● EXERCISE REQUIREMENTS: Of the entries below, copy only those lines that contain the word "result".

Source data
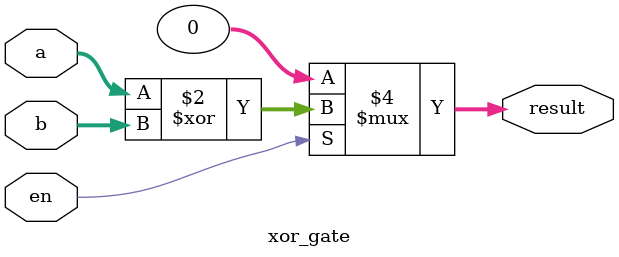
<source format=v>
module xor_gate(
    input [31:0]a,b,
    input en,
    output reg[31:0]result
);
    always @(*) begin
        if(en)begin
            result = a^b;    
        end else begin
            result = 32'd0;  
        end
    end
endmodule
</source>
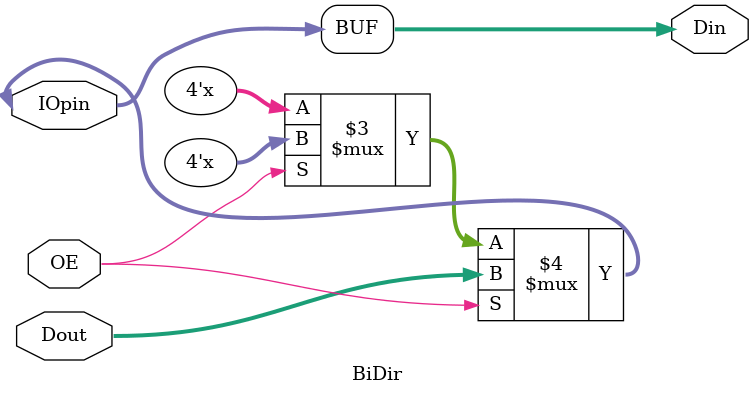
<source format=v>
/***************************************************
* File: bi_dir.v
* Author: Andrei Belov
* Class: EE 271
* Module: BiDir
* Description: Bi-directional bus
****************************************************/

module BiDir
    (
        output wire[3:0] Din,
        input wire[3:0] Dout,
        input wire OE,
        inout wire[3:0] IOpin
    );
    assign Din = IOpin;
    assign IOpin = (OE == 1) ? Dout:(OE == 0) ? 4'bz:4'bx;
endmodule

</source>
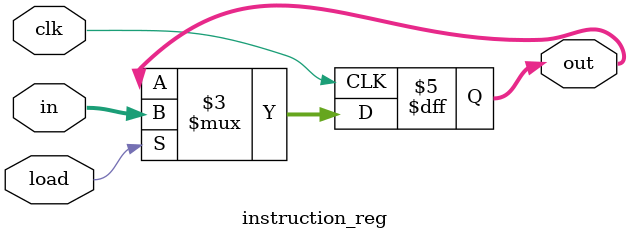
<source format=v>
module instruction_reg(
        input [31:0] in, 
        input clk, 
        input load, 
        output reg [31:0] out
        );

    always @(negedge clk) begin     // the only difference is in the clock edge logic, that waits for the negedge instead of posedge
        if(load == 1'b1) out <= in; // instruction register load when load enable
    end

endmodule
</source>
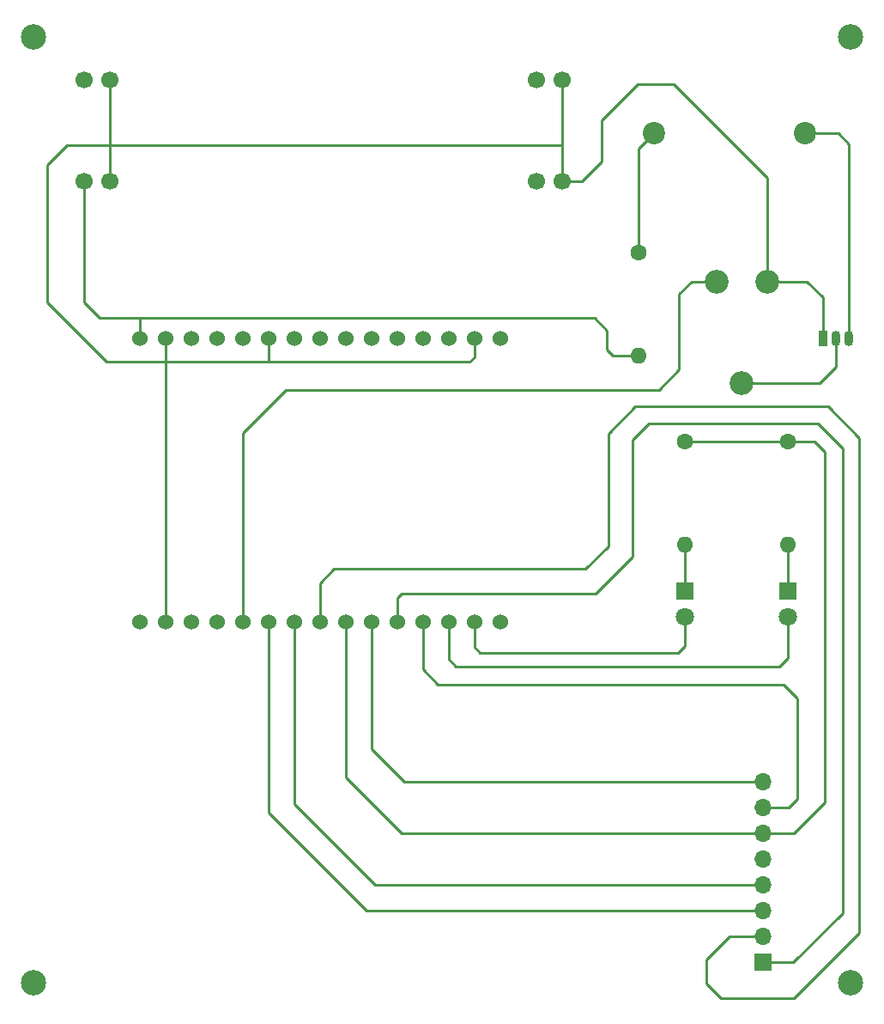
<source format=gbr>
G04 #@! TF.FileFunction,Copper,L2,Bot,Signal*
%FSLAX46Y46*%
G04 Gerber Fmt 4.6, Leading zero omitted, Abs format (unit mm)*
G04 Created by KiCad (PCBNEW 4.0.7-e2-6376~58~ubuntu16.04.1) date Thu May 17 09:56:29 2018*
%MOMM*%
%LPD*%
G01*
G04 APERTURE LIST*
%ADD10C,0.100000*%
%ADD11C,2.200000*%
%ADD12R,1.800000X1.800000*%
%ADD13C,1.800000*%
%ADD14C,1.600000*%
%ADD15O,1.600000X1.600000*%
%ADD16C,1.524000*%
%ADD17C,2.340000*%
%ADD18C,2.500000*%
%ADD19O,0.900000X1.500000*%
%ADD20R,0.900000X1.500000*%
%ADD21R,1.700000X1.700000*%
%ADD22O,1.700000X1.700000*%
%ADD23C,1.700000*%
%ADD24C,0.250000*%
G04 APERTURE END LIST*
D10*
D11*
X175811000Y-70866000D03*
X190711000Y-70866000D03*
D12*
X178892200Y-115976400D03*
D13*
X178892200Y-118516400D03*
D12*
X189052200Y-115976400D03*
D13*
X189052200Y-118516400D03*
D14*
X178866800Y-101193600D03*
D15*
X178866800Y-111353600D03*
D14*
X189026800Y-101193600D03*
D15*
X189026800Y-111353600D03*
D16*
X160655000Y-91059000D03*
X158115000Y-91059000D03*
X155575000Y-91059000D03*
X153035000Y-91059000D03*
X150495000Y-91059000D03*
X147955000Y-91059000D03*
X145415000Y-91059000D03*
X142875000Y-91059000D03*
X140335000Y-91059000D03*
X137795000Y-91059000D03*
X135255000Y-91059000D03*
X132715000Y-91059000D03*
X130175000Y-91059000D03*
X127635000Y-91059000D03*
X125095000Y-91059000D03*
X125095000Y-118999000D03*
X127635000Y-118999000D03*
X130175000Y-118999000D03*
X132715000Y-118999000D03*
X135255000Y-118999000D03*
X137795000Y-118999000D03*
X140335000Y-118999000D03*
X142875000Y-118999000D03*
X145415000Y-118999000D03*
X147955000Y-118999000D03*
X150495000Y-118999000D03*
X153035000Y-118999000D03*
X155575000Y-118999000D03*
X158115000Y-118999000D03*
X160655000Y-118999000D03*
D17*
X187016400Y-85471000D03*
X184516400Y-95471000D03*
X182016400Y-85471000D03*
D18*
X114655600Y-61315600D03*
X114655600Y-154584400D03*
X195224400Y-154584400D03*
X195224400Y-61315600D03*
D14*
X174345600Y-82600800D03*
D15*
X174345600Y-92760800D03*
D19*
X193802000Y-91059000D03*
X195072000Y-91059000D03*
D20*
X192532000Y-91059000D03*
D21*
X186613800Y-152552400D03*
D22*
X186613800Y-150012400D03*
X186613800Y-147472400D03*
X186613800Y-144932400D03*
X186613800Y-142392400D03*
X186613800Y-139852400D03*
X186613800Y-137312400D03*
X186613800Y-134772400D03*
D23*
X164236400Y-75582000D03*
X164236400Y-65549000D03*
X166776400Y-65549000D03*
X119634000Y-75582000D03*
X122174000Y-75582000D03*
X166776400Y-75582000D03*
X122174000Y-65549000D03*
X119634000Y-65549000D03*
D24*
X174345600Y-82600800D02*
X174345600Y-72331400D01*
X174345600Y-72331400D02*
X175811000Y-70866000D01*
X166700200Y-71983600D02*
X166776400Y-71907400D01*
X122174000Y-71983600D02*
X166700200Y-71983600D01*
X166776400Y-71907400D02*
X166776400Y-75582000D01*
X127711200Y-93395800D02*
X121843800Y-93395800D01*
X115976400Y-87528400D02*
X115976400Y-73964800D01*
X121843800Y-93395800D02*
X115976400Y-87528400D01*
X137795000Y-93395800D02*
X127711200Y-93395800D01*
X127711200Y-93395800D02*
X127635000Y-93472000D01*
X127635000Y-118999000D02*
X127635000Y-93472000D01*
X127635000Y-93472000D02*
X127635000Y-93319600D01*
X127635000Y-91059000D02*
X127635000Y-92405200D01*
X127635000Y-92405200D02*
X127635000Y-93319600D01*
X137795000Y-91059000D02*
X137795000Y-93395800D01*
X137795000Y-93395800D02*
X137820400Y-93395800D01*
X137820400Y-93395800D02*
X157632400Y-93395800D01*
X158115000Y-92913200D02*
X158115000Y-91059000D01*
X157632400Y-93395800D02*
X158115000Y-92913200D01*
X145415000Y-118999000D02*
X145415000Y-134315200D01*
X117957600Y-71983600D02*
X122174000Y-71983600D01*
X115976400Y-73964800D02*
X117957600Y-71983600D01*
X122174000Y-75582000D02*
X122174000Y-71983600D01*
X122174000Y-71983600D02*
X122174000Y-65549000D01*
X166776400Y-65549000D02*
X166776400Y-71907400D01*
X187016400Y-85471000D02*
X187016400Y-75256400D01*
X168766000Y-75582000D02*
X166776400Y-75582000D01*
X170688000Y-73660000D02*
X168766000Y-75582000D01*
X170688000Y-69596000D02*
X170688000Y-73660000D01*
X174244000Y-66040000D02*
X170688000Y-69596000D01*
X177800000Y-66040000D02*
X174244000Y-66040000D01*
X187016400Y-75256400D02*
X177800000Y-66040000D01*
X187016400Y-85471000D02*
X190957200Y-85471000D01*
X190957200Y-85471000D02*
X192532000Y-87045800D01*
X192532000Y-87045800D02*
X192532000Y-91059000D01*
X189026800Y-101193600D02*
X178866800Y-101193600D01*
X186613800Y-139852400D02*
X189636400Y-139852400D01*
X191668400Y-101193600D02*
X189026800Y-101193600D01*
X192684400Y-102209600D02*
X191668400Y-101193600D01*
X192684400Y-136804400D02*
X192684400Y-102209600D01*
X189636400Y-139852400D02*
X192684400Y-136804400D01*
X150952200Y-139852400D02*
X186613800Y-139852400D01*
X145415000Y-134315200D02*
X150952200Y-139852400D01*
X178866800Y-111353600D02*
X178866800Y-115951000D01*
X178866800Y-115951000D02*
X178892200Y-115976400D01*
X158115000Y-118999000D02*
X158115000Y-121488200D01*
X158699200Y-122072400D02*
X178231800Y-122072400D01*
X158115000Y-121488200D02*
X158699200Y-122072400D01*
X178892200Y-121412000D02*
X178892200Y-118516400D01*
X178231800Y-122072400D02*
X178892200Y-121412000D01*
X189026800Y-111353600D02*
X189026800Y-115951000D01*
X189026800Y-115951000D02*
X189052200Y-115976400D01*
X155575000Y-118999000D02*
X155575000Y-122682000D01*
X156286200Y-123393200D02*
X188214000Y-123393200D01*
X155575000Y-122682000D02*
X156286200Y-123393200D01*
X189052200Y-122555000D02*
X189052200Y-118516400D01*
X188214000Y-123393200D02*
X189052200Y-122555000D01*
X142875000Y-115214400D02*
X142875000Y-118999000D01*
X144297400Y-113792000D02*
X142875000Y-115214400D01*
X169113200Y-113792000D02*
X144297400Y-113792000D01*
X171323000Y-111582200D02*
X169113200Y-113792000D01*
X171323000Y-100457000D02*
X171323000Y-111582200D01*
X173990000Y-97790000D02*
X171323000Y-100457000D01*
X186613800Y-150012400D02*
X183286400Y-150012400D01*
X193014600Y-97790000D02*
X173990000Y-97790000D01*
X196113400Y-100888800D02*
X193014600Y-97790000D01*
X196113400Y-149631400D02*
X196113400Y-100888800D01*
X189636400Y-156108400D02*
X196113400Y-149631400D01*
X182422800Y-156108400D02*
X189636400Y-156108400D01*
X181000400Y-154686000D02*
X182422800Y-156108400D01*
X181000400Y-152298400D02*
X181000400Y-154686000D01*
X183286400Y-150012400D02*
X181000400Y-152298400D01*
X137795000Y-118999000D02*
X137795000Y-137795000D01*
X147472400Y-147472400D02*
X186613800Y-147472400D01*
X137795000Y-137795000D02*
X147472400Y-147472400D01*
X140335000Y-118999000D02*
X140335000Y-136956800D01*
X148310600Y-144932400D02*
X186613800Y-144932400D01*
X140335000Y-136956800D02*
X148310600Y-144932400D01*
X153035000Y-118999000D02*
X153035000Y-123698000D01*
X154508200Y-125171200D02*
X188645800Y-125171200D01*
X153035000Y-123698000D02*
X154508200Y-125171200D01*
X189153800Y-137312400D02*
X186613800Y-137312400D01*
X189992000Y-136474200D02*
X189153800Y-137312400D01*
X189992000Y-126517400D02*
X189992000Y-136474200D01*
X188645800Y-125171200D02*
X189992000Y-126517400D01*
X147955000Y-118999000D02*
X147955000Y-131521200D01*
X151206200Y-134772400D02*
X186613800Y-134772400D01*
X147955000Y-131521200D02*
X151206200Y-134772400D01*
X135255000Y-118999000D02*
X135255000Y-100355400D01*
X139496800Y-96113600D02*
X176377600Y-96113600D01*
X135255000Y-100355400D02*
X139496800Y-96113600D01*
X179552600Y-85471000D02*
X182016400Y-85471000D01*
X178333400Y-86690200D02*
X179552600Y-85471000D01*
X178333400Y-94157800D02*
X178333400Y-86690200D01*
X176377600Y-96113600D02*
X178333400Y-94157800D01*
X184516400Y-95471000D02*
X192209400Y-95471000D01*
X193802000Y-93878400D02*
X193802000Y-91059000D01*
X192209400Y-95471000D02*
X193802000Y-93878400D01*
X119634000Y-84836000D02*
X119634000Y-75582000D01*
X125095000Y-91059000D02*
X125095000Y-89128600D01*
X125095000Y-89128600D02*
X125018800Y-89052400D01*
X119634000Y-84582000D02*
X119634000Y-84836000D01*
X119634000Y-84836000D02*
X119634000Y-87553800D01*
X171196000Y-92176600D02*
X171780200Y-92760800D01*
X171196000Y-90271600D02*
X171196000Y-92176600D01*
X169976800Y-89052400D02*
X171196000Y-90271600D01*
X121132600Y-89052400D02*
X125018800Y-89052400D01*
X125018800Y-89052400D02*
X169976800Y-89052400D01*
X119634000Y-87553800D02*
X121132600Y-89052400D01*
X171780200Y-92760800D02*
X174345600Y-92760800D01*
X190711000Y-70866000D02*
X194030600Y-70866000D01*
X195072000Y-71907400D02*
X195072000Y-91059000D01*
X194030600Y-70866000D02*
X195072000Y-71907400D01*
X150495000Y-118999000D02*
X150495000Y-116662200D01*
X170053000Y-116205000D02*
X173710600Y-112547400D01*
X150952200Y-116205000D02*
X170053000Y-116205000D01*
X150495000Y-116662200D02*
X150952200Y-116205000D01*
X189560200Y-152552400D02*
X186613800Y-152552400D01*
X194437000Y-147675600D02*
X189560200Y-152552400D01*
X194437000Y-101879400D02*
X194437000Y-147675600D01*
X192049400Y-99491800D02*
X194437000Y-101879400D01*
X175310800Y-99491800D02*
X192049400Y-99491800D01*
X173710600Y-101092000D02*
X175310800Y-99491800D01*
X173710600Y-112547400D02*
X173710600Y-101092000D01*
M02*

</source>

● TASK OUTPUT:
    output reg[31:0]result
            result = a^b;    
            result = 32'd0;  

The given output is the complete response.